Stored data entries:
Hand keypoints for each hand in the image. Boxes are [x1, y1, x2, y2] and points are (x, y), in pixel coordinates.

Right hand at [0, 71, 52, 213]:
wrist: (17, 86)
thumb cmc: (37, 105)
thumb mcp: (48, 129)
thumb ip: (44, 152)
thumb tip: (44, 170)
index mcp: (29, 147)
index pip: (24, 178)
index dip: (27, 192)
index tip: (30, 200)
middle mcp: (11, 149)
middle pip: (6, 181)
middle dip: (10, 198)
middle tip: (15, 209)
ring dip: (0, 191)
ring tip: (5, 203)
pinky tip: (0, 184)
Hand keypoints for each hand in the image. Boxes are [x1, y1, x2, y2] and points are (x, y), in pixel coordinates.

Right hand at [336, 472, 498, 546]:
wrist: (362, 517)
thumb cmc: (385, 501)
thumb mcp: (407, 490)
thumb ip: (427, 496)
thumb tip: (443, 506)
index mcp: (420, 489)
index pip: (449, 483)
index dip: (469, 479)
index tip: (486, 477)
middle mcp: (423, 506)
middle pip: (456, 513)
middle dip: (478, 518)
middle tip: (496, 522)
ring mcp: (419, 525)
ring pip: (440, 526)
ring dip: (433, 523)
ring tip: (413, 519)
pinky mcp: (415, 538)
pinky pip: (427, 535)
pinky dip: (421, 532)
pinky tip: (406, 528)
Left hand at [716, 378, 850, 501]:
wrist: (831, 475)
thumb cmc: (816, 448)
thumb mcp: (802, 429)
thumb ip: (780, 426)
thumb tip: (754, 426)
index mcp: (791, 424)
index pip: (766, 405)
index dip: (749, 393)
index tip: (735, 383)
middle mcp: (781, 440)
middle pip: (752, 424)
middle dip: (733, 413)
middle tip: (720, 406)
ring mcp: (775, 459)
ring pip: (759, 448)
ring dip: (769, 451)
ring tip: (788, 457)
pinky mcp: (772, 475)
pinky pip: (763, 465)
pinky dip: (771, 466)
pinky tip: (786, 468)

_Your objective_. Retype the data. Keep every word as it stands.

_Reply to the task_.
Hand keypoints for each hand in the image. Boxes are [x1, y1, x2, y2] and points are (x, y), in pixel coordinates.

Right hand at [0, 71, 52, 213]:
wrist: (17, 86)
thumb cmc: (37, 105)
thumb mcp: (48, 129)
thumb ip: (44, 152)
thumb tip: (44, 170)
index mcp: (29, 147)
index pip: (24, 178)
index dip: (27, 192)
index tip: (30, 200)
middle mcp: (11, 149)
middle pip: (6, 181)
middle dip: (10, 198)
middle tip: (15, 209)
ring dip: (0, 191)
ring tip: (5, 203)
pinky tip: (0, 184)
Hand keypoints for each hand in the image. Boxes are [x1, y1, x2, y2] and points are (x, y), in pixel coordinates.

Right hand at [336, 472, 498, 546]:
wrist: (362, 517)
thumb cmc: (385, 501)
thumb mcp: (407, 490)
thumb ip: (427, 496)
thumb tip: (443, 506)
index mcp: (420, 489)
index pip: (449, 483)
index dip: (469, 479)
index tip: (486, 477)
middle mcp: (423, 506)
middle pip: (456, 513)
middle dip: (478, 518)
middle tip: (496, 522)
ring mcp: (419, 525)
ring pip: (440, 526)
ring dip: (433, 523)
ring tip: (413, 519)
pinky mcp: (415, 538)
pinky pip: (427, 535)
pinky dip: (421, 532)
pinky tip: (406, 528)
Left hand at [716, 378, 850, 501]:
wrist: (831, 475)
thumb cmc: (816, 448)
thumb mcp: (802, 429)
thumb ip: (780, 426)
thumb tip: (754, 426)
index mcp: (791, 424)
index pip: (766, 405)
index dip: (749, 393)
index tip: (735, 383)
middle mcp: (781, 440)
middle pip: (752, 424)
middle dip: (733, 413)
middle tip: (720, 406)
ring mcp: (775, 459)
ring pip: (759, 448)
ring dip: (769, 451)
ring tip: (788, 457)
pinky mcp: (772, 475)
pinky pip: (763, 465)
pinky dip: (771, 466)
pinky tip: (786, 468)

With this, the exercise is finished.